> Cette finale doit être notre moteur

Rédigé le 27/05/2018.

Déçu par la tournure des événements alors que Sélestat était en passe de retrouver la D1, Thomas Cauwenberghs, l’un des capitaines du SAHB, regrette la mauvaise gestion des dernières minutes par son équipe, mais aussi quelques décisions arbitrales lourdes de conséquences.

Quand l’épilogue de la saison bascule dans le mauvais sens à moins de 30 secondes de la fin du dernier match, que le château de cartes patiemment construit s’écroule en même temps que s’effondrent les rêves, les lendemains sont rudes. « Le retour a été compliqué. On a dû refaire le match au moins 50 fois dans le bus, » témoigne Thomas Cauwenberghs.

« Je suis frustré. On est tous frustrés , poursuit l’international belge. Mais dans quelques jours, après avoir digéré, on va pouvoir se dire qu’on a fait quelque chose de bien. »

Arrivé à Sélestat après une année relégué sur le banc d’Ivry, l’ailier gauche du SAHB a découvert une équipe et un club meurtris. « La saison dernière a laissé des traces. »

Il se félicite ainsi de l’évolution de ce groupe qui avait perdu les faveurs de son public et qu’il a fallu reconquérir. « Quand tu réveilles toute une ville, voire une région, tu as réussi ton job en tant que sportif. On peut vraiment être fier de ce qu’on a fait. »
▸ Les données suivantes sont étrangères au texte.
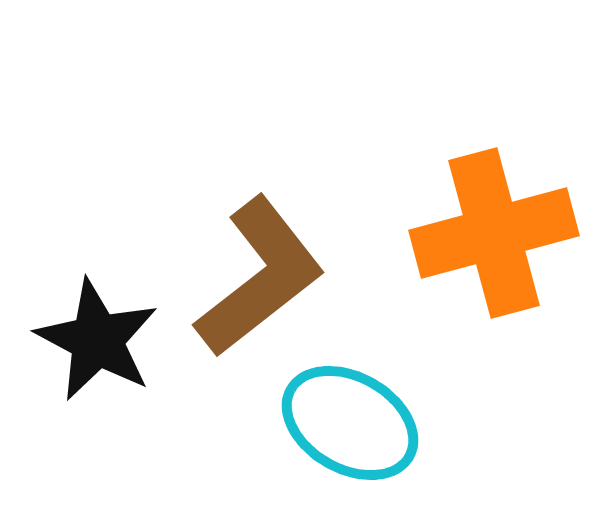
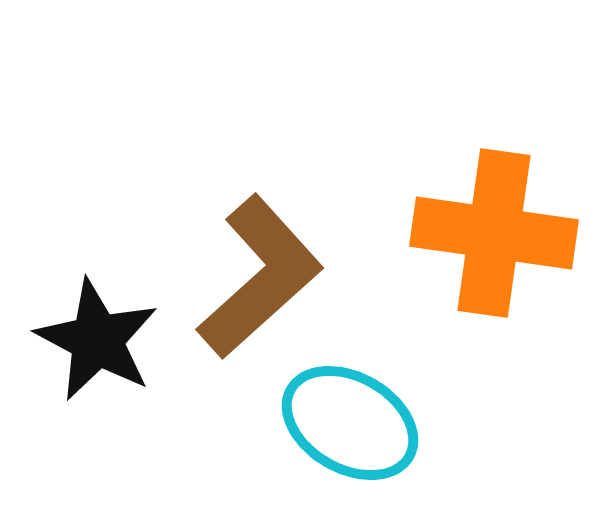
orange cross: rotated 23 degrees clockwise
brown L-shape: rotated 4 degrees counterclockwise
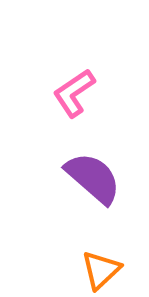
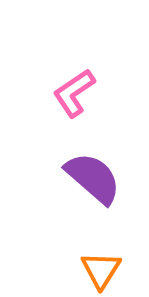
orange triangle: rotated 15 degrees counterclockwise
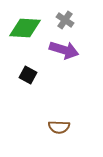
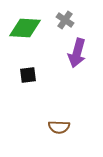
purple arrow: moved 13 px right, 3 px down; rotated 88 degrees clockwise
black square: rotated 36 degrees counterclockwise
Échouer si près du but, après avoir sorti Chartres, la tête de série de ces play-offs, avant de se faire barrer la route de la D1 par un adversaire contre lequel on n’a jamais perdu de la saison, est très dur à avaler. Thomas Cauwenberghs reste néanmoins convaincu de la possibilité de tirer des choses positives d’événements négatifs. « Cette finale doit être notre moteur, la base de notre prochaine saison. On l’a volée à personne et on a été battu sans l’être vraiment ».

L’ancien Mulhousien revoit la passe, côté opposé, délivrée par Anquetil. « Je me dis que je fais des play-offs quasi parfaits et je force un peu ce dernier tir que j’ai. Mais n’était-ce pas mon rôle de prendre mes responsabilités ? ». Hélas pour lui et pour Sélestat, cette balle de +4 sera la seule qu’il ne mettra pas au fond.

Et plus personne ne trompera le gardien pontellois durant cinq dernières minutes cauchemardesques alors qu’une issue heureuse tendait les bras au SAHB. « Dans le regard des joueurs de Pontault, j’ai vu que c’était compliqué, que leur base arrière était moins sereine. On était à +2, +3, et je me suis dit que la fin du match allait bien se dessiner. Malheureusement, il y a eu plusieurs décisions arbitrales qui ont beaucoup compté ».

Cette semaine, une lettre ouverte du gardien de l’équipe de France, Vincent Gérard, réclamant des officiels « professionnels comme les joueurs, pour être garants de l’intégrité et de l’éthique du jeu », avait suscité beaucoup d’approbation. Au regard des coups de sifflet de cette finale retour, le Sélestadien qui siège au comité directeur de l’association des joueurs professionnels de handball (AJPH) abonde dans le même sens.

« Je suis en colère contre un système qui n’est pas bien fait alors que le championnat est de plus en plus attractif, que les matches se jouent sur des détails, que la pression est chaque année plus forte. La main dans la figure de De Beule aurait valu deux minutes. C’est l’un des moments clés du match. D’autant que derrière, Nyembo subit cette sanction discutable. Et moi, je prends un carton rouge alors qu’il n’y a aucune mauvaise intention ».

Lucide, Thomas Cauwenberghs ne jette pas la pierre aux hommes en noir. « On aurait dû faire notre travail à la maison. Et à Pontault, la balle qu’on met en touche en fin de match, ce ne sont pas les arbitres qui la provoquent. Mais il faut une évolution à leur niveau. »

Le sujet mérite réflexions et débats dans un sport qui soumet beaucoup de décisions à l’appréciation des arbitres.

Sélestat a raté le coche, on ne peut plus rien y faire. Ceux qui, comme le co-capitaine belge, resteront en Alsace vont tenter de se servir de cette expérience. « On était tellement proche de remonter qu’on a envie de faire un truc la saison prochaine. » Rendez-vous est pris.